Un sarandeo nuevo me saca la  reflexión.  Se cae un carryon. Una mujer grita. A mí me da igual.  La tensión es la pasajera estrella de este vuelo. Trato de mirar para afuera, pero mis ojos se posan en cambio en la chica que tengo al lado.  Una mujer muy joven, casi niña. Está pálida, transpira, nudillos blancos, ojos extraviados. La veo temblar, se agarra la cabeza, empieza a llorar.  Me conmueve, la abrazo. Se aferra a mi con fuerza, no habla. Sólo se hamaca. Trato de hacer que me mire, no lo consigo. Le pregunto cómo se llama, Ji–ji-jimena, me contesta. Un apagón de las luces del tablero la estremecieron. “Todo va a estar bien” le dije. Inhaló profundamente sin dejar de temblar:  “Ojalá. Ella me necesita.”
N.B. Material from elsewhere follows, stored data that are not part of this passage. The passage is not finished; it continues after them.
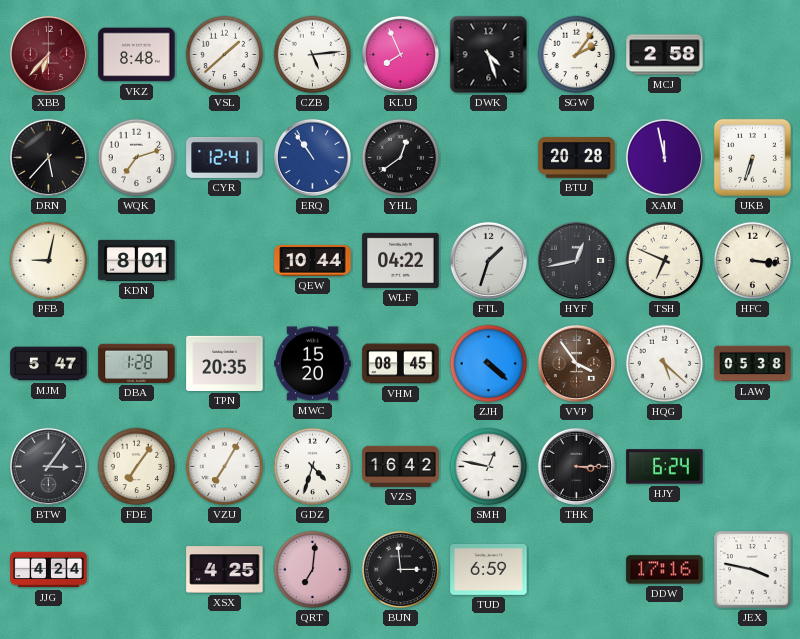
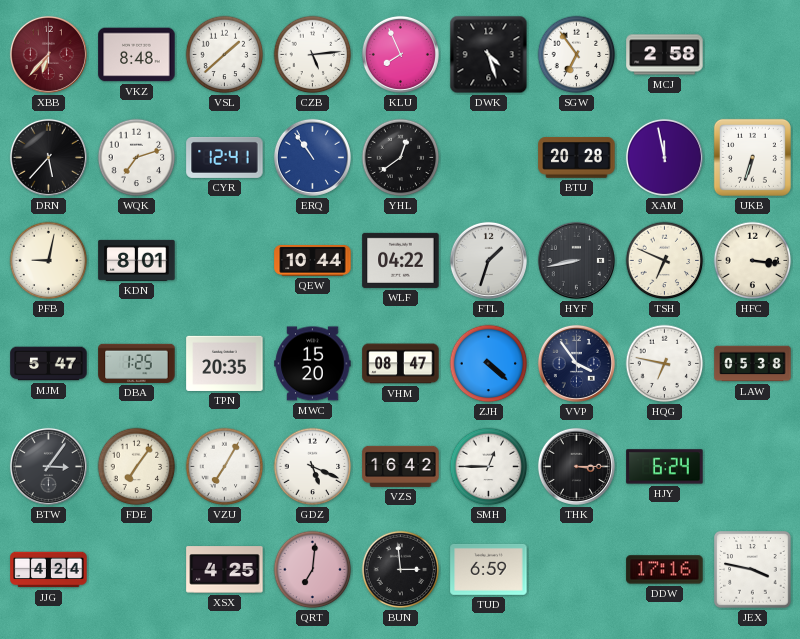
SGW: 2:06 -> 6:54
HYF: 12:43 -> 8:43
DBA: 1:28 -> 1:25
VHM: 08:45 -> 08:47
VVP dial: brown -> navy
HQG: 5:22 -> 6:47
GDZ: 4:33 -> 5:19
SMH: 12:47 -> 12:45
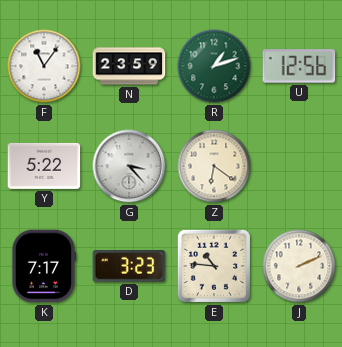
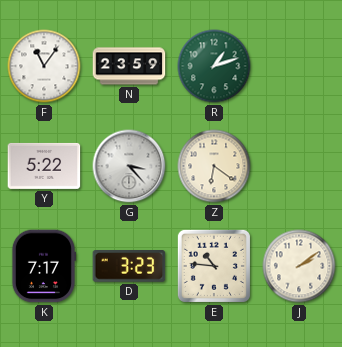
U: 12:56 -> none
J: 2:11 -> 2:09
Su angustia y ella son una. Respira de a intervalos cortos, se le caen las lagrimas. La invito a recitar algunas oraciones que recordaba de mi infancia. Para mi asombro, ella las conoce todas y empezó a decirlas de un modo frenético.

Después de un vuelo de 3 horas, con la espalda contracturada, el estómago vacío, y la garganta seca, el avión aterriza, y el desahogo de los pasajeros se hace notar con aplausos y gritos eufóricos.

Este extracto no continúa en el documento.